Wegman Anke, van der Windt Daniëlle, van Tulder Maurits, Stalman Wim, de Vries Theo
Department of General Practice, Institute for Research in Extramural Medicine, VU University Medical Center, Amsterdam, The Netherlands.
J Rheumatol. 2004 Feb;31(2):344-54.
The interpretation of available evidence on the relative efficacy of nonsteroidal antiinflammatory drugs (NSAID) and acetaminophen in osteoarthritis (OA) has recently been debated. This systematic review summarizes the available evidence on the efficacy of NSAID compared to acetaminophen, and compares the quality and content of clinical guidelines regarding the pharmacological treatment of OA.
Published reports of randomized controlled trials (RCT) and clinical guidelines were identified by a systematic search of bibliographic databases and relevant websites. The quality of RCT was assessed by 2 reviewers independently using a standardized checklist. Data from these RCT were used to calculate pooled differences between groups for pain and disability. The methodology of identified guidelines was appraised using the AGREE (Appraisal of Guidelines for Research and Evaluation) instrument.
The search strategy resulted in the identification of 5 RCT. Statistical pooling of data from 3 trials with adequate methods and sufficient data presentation resulted in a pooled standardized mean difference for general pain of 0.33 (95% CI 0.15 to 0.51), indicating a small effect in favor of NSAID. Pooled estimates for other outcome measures were smaller. Three of the 9 identified guidelines satisfied more AGREE criteria than others, particularly regarding rigor of development. Stakeholder involvement, applicability, and editorial independence were poorly described in most guidelines. The content of recommendations regarding the use of NSAID or acetaminophen was fairly consistent.
Acetaminophen is often effective in OA and is associated with fewer adverse reactions than NSAID. Available evidence supports the recommendations of recent guidelines to use acetaminophen as initial therapy for OA in addition to nonpharmacological interventions. Further research is needed to establish the efficacy of NSAID or acetaminophen in relevant subgroups of patients.
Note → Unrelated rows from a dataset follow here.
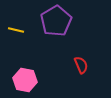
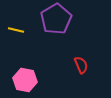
purple pentagon: moved 2 px up
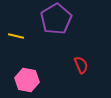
yellow line: moved 6 px down
pink hexagon: moved 2 px right
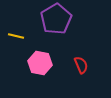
pink hexagon: moved 13 px right, 17 px up
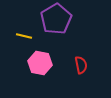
yellow line: moved 8 px right
red semicircle: rotated 12 degrees clockwise
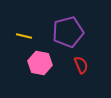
purple pentagon: moved 12 px right, 13 px down; rotated 16 degrees clockwise
red semicircle: rotated 12 degrees counterclockwise
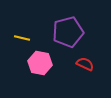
yellow line: moved 2 px left, 2 px down
red semicircle: moved 4 px right, 1 px up; rotated 42 degrees counterclockwise
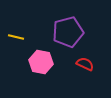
yellow line: moved 6 px left, 1 px up
pink hexagon: moved 1 px right, 1 px up
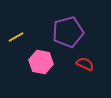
yellow line: rotated 42 degrees counterclockwise
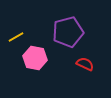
pink hexagon: moved 6 px left, 4 px up
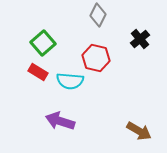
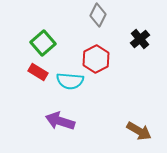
red hexagon: moved 1 px down; rotated 20 degrees clockwise
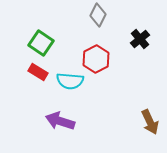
green square: moved 2 px left; rotated 15 degrees counterclockwise
brown arrow: moved 11 px right, 9 px up; rotated 35 degrees clockwise
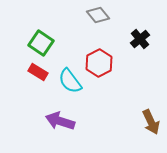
gray diamond: rotated 65 degrees counterclockwise
red hexagon: moved 3 px right, 4 px down
cyan semicircle: rotated 48 degrees clockwise
brown arrow: moved 1 px right
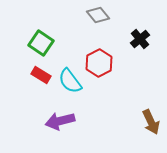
red rectangle: moved 3 px right, 3 px down
purple arrow: rotated 32 degrees counterclockwise
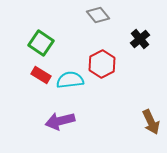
red hexagon: moved 3 px right, 1 px down
cyan semicircle: moved 1 px up; rotated 120 degrees clockwise
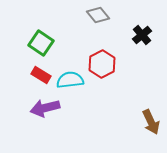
black cross: moved 2 px right, 4 px up
purple arrow: moved 15 px left, 13 px up
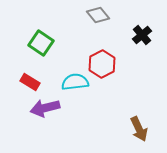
red rectangle: moved 11 px left, 7 px down
cyan semicircle: moved 5 px right, 2 px down
brown arrow: moved 12 px left, 7 px down
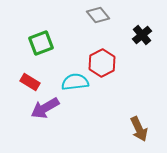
green square: rotated 35 degrees clockwise
red hexagon: moved 1 px up
purple arrow: rotated 16 degrees counterclockwise
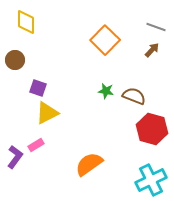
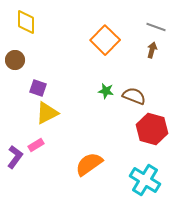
brown arrow: rotated 28 degrees counterclockwise
cyan cross: moved 6 px left; rotated 32 degrees counterclockwise
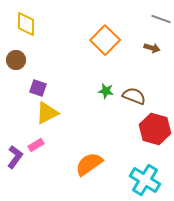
yellow diamond: moved 2 px down
gray line: moved 5 px right, 8 px up
brown arrow: moved 2 px up; rotated 91 degrees clockwise
brown circle: moved 1 px right
red hexagon: moved 3 px right
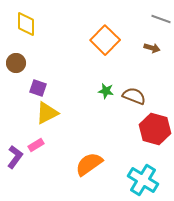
brown circle: moved 3 px down
cyan cross: moved 2 px left
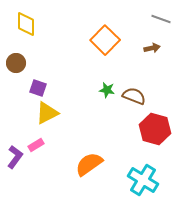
brown arrow: rotated 28 degrees counterclockwise
green star: moved 1 px right, 1 px up
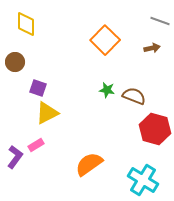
gray line: moved 1 px left, 2 px down
brown circle: moved 1 px left, 1 px up
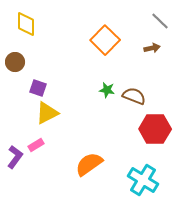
gray line: rotated 24 degrees clockwise
red hexagon: rotated 16 degrees counterclockwise
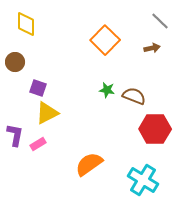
pink rectangle: moved 2 px right, 1 px up
purple L-shape: moved 22 px up; rotated 25 degrees counterclockwise
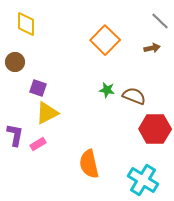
orange semicircle: rotated 68 degrees counterclockwise
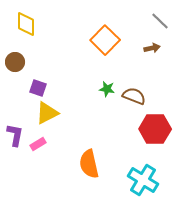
green star: moved 1 px up
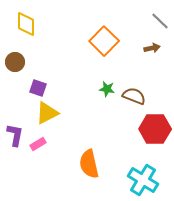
orange square: moved 1 px left, 1 px down
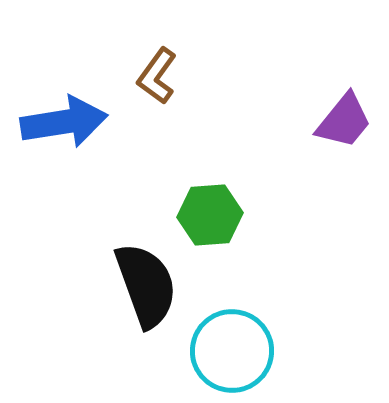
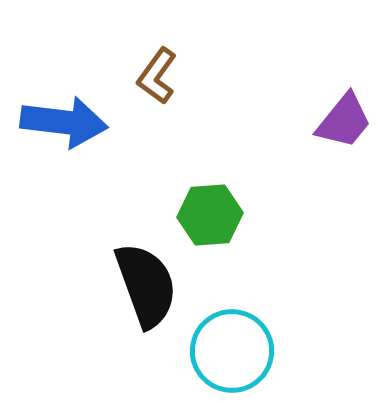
blue arrow: rotated 16 degrees clockwise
We agree with guidelines that it is important that treatment is tailored to individual patients taking into account the severity of symptoms, previous use of acetaminophen, and the patient's knowledge, expectations, and preferences.
非甾体抗炎药(NSAID)与对乙酰氨基酚在骨关节炎(OA)中的相对疗效的现有证据解读近来备受争议。本系统评价总结了NSAID与对乙酰氨基酚疗效的现有证据,并比较了关于OA药物治疗的临床指南的质量和内容。
通过系统检索文献数据库和相关网站,识别已发表的随机对照试验(RCT)报告和临床指南。由2名审阅者独立使用标准化清单评估RCT的质量。这些RCT的数据用于计算组间疼痛和残疾的合并差异。使用AGREE(研究与评价指南评估)工具评估所识别指南的方法。
检索策略共识别出5项RCT。对3项方法适当且数据呈现充分的试验的数据进行统计合并,得出一般疼痛的合并标准化均差为0.33(95%CI 0.15至0.51),表明NSAID有小的优势。其他结局指标的合并估计值较小。9项识别出的指南中有3项比其他指南更符合AGREE标准,尤其是在制定的严谨性方面。大多数指南对利益相关者的参与、适用性和编辑独立性描述不足。关于使用NSAID或对乙酰氨基酚的推荐内容相当一致。
对乙酰氨基酚在OA中通常有效,且与NSAID相比不良反应较少。现有证据支持近期指南的推荐,即除了非药物干预外,将对乙酰氨基酚作为OA的初始治疗。需要进一步研究以确定NSAID或对乙酰氨基酚在相关患者亚组中的疗效。我们认同指南观点,即考虑症状严重程度、既往对乙酰氨基酚使用情况以及患者的知识、期望和偏好,为个体患者量身定制治疗非常重要。